The CloudBlade will deploy a Resource Group with a Transit VNET (per region), the ION devices will be deployed in the Resource Group and the VNET will be connected to the local regional Hub.

Greenfield Deployment

The is a less common deployment model.
This would be used when you do not have a Virtual WAN configured in your Azure environment.
The CloudBlade will deploy a Virtual WAN and a vWAN Hub in the region or regions that you wish to deploy the SD-WAN data centers.
Once completed the CloudBlade will deploy a Resource Group with a Transit VNET (per region), the ION devices will be deployed in the Resource Group and the VNET will be connected to the local regional Hub.

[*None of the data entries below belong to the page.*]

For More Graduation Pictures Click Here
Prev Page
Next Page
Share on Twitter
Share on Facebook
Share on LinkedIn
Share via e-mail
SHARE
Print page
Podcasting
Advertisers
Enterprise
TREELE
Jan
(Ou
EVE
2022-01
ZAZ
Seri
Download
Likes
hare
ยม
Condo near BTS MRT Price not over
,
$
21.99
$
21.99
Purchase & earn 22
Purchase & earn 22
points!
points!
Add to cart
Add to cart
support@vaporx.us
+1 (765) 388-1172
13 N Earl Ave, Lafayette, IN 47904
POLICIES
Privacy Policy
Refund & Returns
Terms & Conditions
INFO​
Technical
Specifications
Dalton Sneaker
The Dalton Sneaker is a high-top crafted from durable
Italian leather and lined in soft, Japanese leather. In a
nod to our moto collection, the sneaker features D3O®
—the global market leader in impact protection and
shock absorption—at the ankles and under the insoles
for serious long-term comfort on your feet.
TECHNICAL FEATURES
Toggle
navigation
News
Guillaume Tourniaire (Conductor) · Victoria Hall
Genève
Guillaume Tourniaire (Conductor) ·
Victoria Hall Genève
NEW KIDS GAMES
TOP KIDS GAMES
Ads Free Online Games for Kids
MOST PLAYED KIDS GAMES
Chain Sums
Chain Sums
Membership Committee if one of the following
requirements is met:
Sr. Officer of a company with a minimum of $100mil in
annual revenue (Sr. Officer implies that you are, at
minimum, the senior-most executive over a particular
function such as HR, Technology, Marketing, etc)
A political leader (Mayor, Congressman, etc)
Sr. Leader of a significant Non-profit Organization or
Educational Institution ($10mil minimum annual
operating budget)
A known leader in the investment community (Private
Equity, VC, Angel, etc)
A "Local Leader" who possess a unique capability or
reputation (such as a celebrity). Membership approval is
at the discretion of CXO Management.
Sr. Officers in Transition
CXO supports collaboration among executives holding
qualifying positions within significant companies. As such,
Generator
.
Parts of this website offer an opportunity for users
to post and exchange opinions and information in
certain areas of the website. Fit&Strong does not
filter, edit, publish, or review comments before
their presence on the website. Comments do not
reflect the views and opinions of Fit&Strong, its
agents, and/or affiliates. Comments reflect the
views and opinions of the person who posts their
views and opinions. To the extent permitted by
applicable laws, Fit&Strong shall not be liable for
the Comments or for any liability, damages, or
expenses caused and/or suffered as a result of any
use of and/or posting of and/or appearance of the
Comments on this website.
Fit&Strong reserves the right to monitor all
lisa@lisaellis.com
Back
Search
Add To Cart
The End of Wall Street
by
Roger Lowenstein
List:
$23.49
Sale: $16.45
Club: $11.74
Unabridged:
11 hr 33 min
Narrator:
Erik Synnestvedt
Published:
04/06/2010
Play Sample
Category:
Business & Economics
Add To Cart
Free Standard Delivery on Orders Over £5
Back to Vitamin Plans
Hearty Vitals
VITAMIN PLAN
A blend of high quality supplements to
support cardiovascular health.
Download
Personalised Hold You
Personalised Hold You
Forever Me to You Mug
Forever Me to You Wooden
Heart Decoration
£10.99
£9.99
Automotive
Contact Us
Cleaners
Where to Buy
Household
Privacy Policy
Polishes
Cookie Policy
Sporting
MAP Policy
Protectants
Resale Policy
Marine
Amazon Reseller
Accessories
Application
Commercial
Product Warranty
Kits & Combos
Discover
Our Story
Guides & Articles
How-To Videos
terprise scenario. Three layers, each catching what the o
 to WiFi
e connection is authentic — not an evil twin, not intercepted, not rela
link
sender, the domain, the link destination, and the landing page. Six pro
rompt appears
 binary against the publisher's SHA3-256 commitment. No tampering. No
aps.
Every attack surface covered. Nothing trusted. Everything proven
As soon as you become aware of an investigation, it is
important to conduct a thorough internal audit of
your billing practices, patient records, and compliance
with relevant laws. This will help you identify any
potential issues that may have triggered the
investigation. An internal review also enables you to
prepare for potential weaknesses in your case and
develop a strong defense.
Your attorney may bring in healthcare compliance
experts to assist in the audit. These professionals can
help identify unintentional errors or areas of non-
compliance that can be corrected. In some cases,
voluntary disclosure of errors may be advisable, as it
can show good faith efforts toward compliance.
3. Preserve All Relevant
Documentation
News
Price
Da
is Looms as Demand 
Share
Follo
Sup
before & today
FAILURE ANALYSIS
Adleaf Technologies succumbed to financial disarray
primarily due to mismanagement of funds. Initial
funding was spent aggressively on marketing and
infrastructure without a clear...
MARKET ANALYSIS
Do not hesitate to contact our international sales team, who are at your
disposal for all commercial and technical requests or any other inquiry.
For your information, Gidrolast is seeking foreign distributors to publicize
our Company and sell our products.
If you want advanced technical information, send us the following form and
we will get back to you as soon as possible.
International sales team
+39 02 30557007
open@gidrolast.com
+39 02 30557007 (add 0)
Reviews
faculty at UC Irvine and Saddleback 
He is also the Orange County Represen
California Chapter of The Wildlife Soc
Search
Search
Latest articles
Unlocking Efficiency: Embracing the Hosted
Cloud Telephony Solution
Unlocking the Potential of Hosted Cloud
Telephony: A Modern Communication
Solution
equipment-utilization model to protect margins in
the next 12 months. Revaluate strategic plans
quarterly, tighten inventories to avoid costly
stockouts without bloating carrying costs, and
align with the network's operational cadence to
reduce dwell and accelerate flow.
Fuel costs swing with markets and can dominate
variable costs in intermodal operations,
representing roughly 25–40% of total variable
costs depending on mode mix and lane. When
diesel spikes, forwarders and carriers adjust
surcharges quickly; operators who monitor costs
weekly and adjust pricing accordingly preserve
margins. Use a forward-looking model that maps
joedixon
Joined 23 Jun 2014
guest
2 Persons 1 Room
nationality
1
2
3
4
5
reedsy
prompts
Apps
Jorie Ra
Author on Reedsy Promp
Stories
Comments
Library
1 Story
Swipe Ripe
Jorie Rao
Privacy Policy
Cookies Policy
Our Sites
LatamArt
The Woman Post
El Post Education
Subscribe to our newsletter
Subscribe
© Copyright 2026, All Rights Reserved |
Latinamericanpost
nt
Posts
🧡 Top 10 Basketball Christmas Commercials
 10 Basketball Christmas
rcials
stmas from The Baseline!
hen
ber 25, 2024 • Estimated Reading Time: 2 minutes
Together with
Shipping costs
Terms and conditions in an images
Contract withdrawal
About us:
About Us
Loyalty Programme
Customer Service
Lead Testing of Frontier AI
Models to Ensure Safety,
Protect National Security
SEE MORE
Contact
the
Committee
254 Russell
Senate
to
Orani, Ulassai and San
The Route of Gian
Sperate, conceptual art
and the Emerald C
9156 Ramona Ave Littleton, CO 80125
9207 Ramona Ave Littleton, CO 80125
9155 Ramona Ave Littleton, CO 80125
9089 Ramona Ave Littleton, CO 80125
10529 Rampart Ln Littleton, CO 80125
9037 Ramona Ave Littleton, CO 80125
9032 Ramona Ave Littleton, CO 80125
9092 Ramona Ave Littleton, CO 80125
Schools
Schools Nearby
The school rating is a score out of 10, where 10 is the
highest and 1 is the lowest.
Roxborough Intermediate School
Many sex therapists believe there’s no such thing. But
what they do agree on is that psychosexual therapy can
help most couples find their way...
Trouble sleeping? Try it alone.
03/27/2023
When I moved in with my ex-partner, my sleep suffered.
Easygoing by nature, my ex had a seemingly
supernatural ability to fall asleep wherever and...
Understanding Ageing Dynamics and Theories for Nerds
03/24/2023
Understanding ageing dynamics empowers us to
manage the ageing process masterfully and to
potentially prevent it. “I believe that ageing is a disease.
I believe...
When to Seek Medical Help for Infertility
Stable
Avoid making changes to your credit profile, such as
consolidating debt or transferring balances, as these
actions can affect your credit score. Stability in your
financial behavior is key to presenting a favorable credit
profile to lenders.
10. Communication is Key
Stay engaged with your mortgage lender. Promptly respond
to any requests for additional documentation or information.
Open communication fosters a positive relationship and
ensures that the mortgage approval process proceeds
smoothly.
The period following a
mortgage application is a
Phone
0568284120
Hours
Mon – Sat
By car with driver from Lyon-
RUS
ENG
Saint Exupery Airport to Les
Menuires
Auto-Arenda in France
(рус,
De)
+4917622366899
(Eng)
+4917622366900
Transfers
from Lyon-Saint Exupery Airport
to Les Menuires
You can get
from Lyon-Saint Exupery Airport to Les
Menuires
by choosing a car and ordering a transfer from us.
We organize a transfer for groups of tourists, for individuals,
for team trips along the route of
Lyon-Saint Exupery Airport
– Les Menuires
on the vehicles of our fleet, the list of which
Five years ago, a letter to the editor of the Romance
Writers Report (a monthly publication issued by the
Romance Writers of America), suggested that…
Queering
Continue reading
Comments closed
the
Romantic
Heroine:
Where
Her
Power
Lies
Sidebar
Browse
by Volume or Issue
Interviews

To configure the Azure virtual WAN Integration app in Prisma SD-WAN:

In Strata Cloud Manager, go to ManageCloudBlades.
Locate the Azure Virtual WAN with vION and select Configure.
In the Azure Virtual WAN with vION Integration page, enter the following information in the fields shown below, change where appropriate.
Brownfield Configuration Example

Greenfield Configuration Example
- VERSION: Select the version of the Azure Virtual Network Integration CloudBlade.
- ADMIN STATE: For Admin State, select/retain Enabled.
- AZURE TENANT ID: Provide the Directory (tenant) ID generated in the previous section on Azure application registration. It is the ID of the Azure Active directory in which an application is created.
- AZURE CLIENT ID: Provide the Application (client) ID generated in the previous section on Azure application registration. Client ID uniquely identifies an application in the Microsoft identity platform.
- AZURE CLIENT SECRET: Provide the client secret generated under the Azure application registration. Client secret represents the authentication key string that is generated for a given app registration.
- AZURE SUBSCRIPTION ID: Provide the subscription ID noted down from the previous section. Subscription ID is a GUID that uniquely identifies the subscription to use Azure services
- TRANSIT VIRTUAL NETWORK CIDR: Provide comma-separated list of non-overlapping CIDRs for each region. The CIDR represents the private address space of the Virtual Network that hosts the Prisma SD-WAN vION instances and their associated resources in Azure. Prefix lengths of /16 up to /26 are supported. Format: <Azure Region Code>:<CIDR>. Example: westus:10.10.0.0/16.
  Enter information for TRANSIT VIRTUAL NETWORK CIDR if you have a brownfield or greenfield deployment.
- Optional VIRTUAL HUB CIDR: Provide a comma-separated list of non-overlapping CIDRs for each virtual hub to be deployed. Prefix lengths between /1 and /24 are supported. This field is required only for new virtual hub deployments (Greenfield). Format: <Azure Region Code>:<CIDR> Example: westus:10.35.0.0/24.
  Enter information for VIRTUAL HUB CIDR only if you have a greenfield deployment.
- Optional VIRTUAL WAN RESOURCE: Provide the name of the virtual WAN resource to be considered. This virtual WAN resource is used when deploying new vHUB(s) or referring to existing vHUB(s) identified in the Virtual Hub Resource(s) configuration. Format: <Resource Group Name>:<Virtual WAN Name>.
  Enter information for VIRTUAL WAN RESOURCE only if you have a brownfield deployment.
- Optional VIRTUAL HUB RESOURCES: Provide a comma-separated list of virtual hub resource(s) in the respective region(s) with which peering is established. All virtual hubs need to reside within the same vWAN instance identified by the Virtual WAN Resource configuration. Format: <Virtual Hub Name>.
  Enter information for VIRTUAL HUB RESOURCES only if you have a brownfield deployment.
Only virtual hubs in the same region can be associated with the transit vNET deployment in that region.
Click Save and Install after the settings are configured.

The deployment time for Greenfield deployments is around 20 to 25 minutes and the time taken for Brownfield deployments is around 10 to 15 minutes.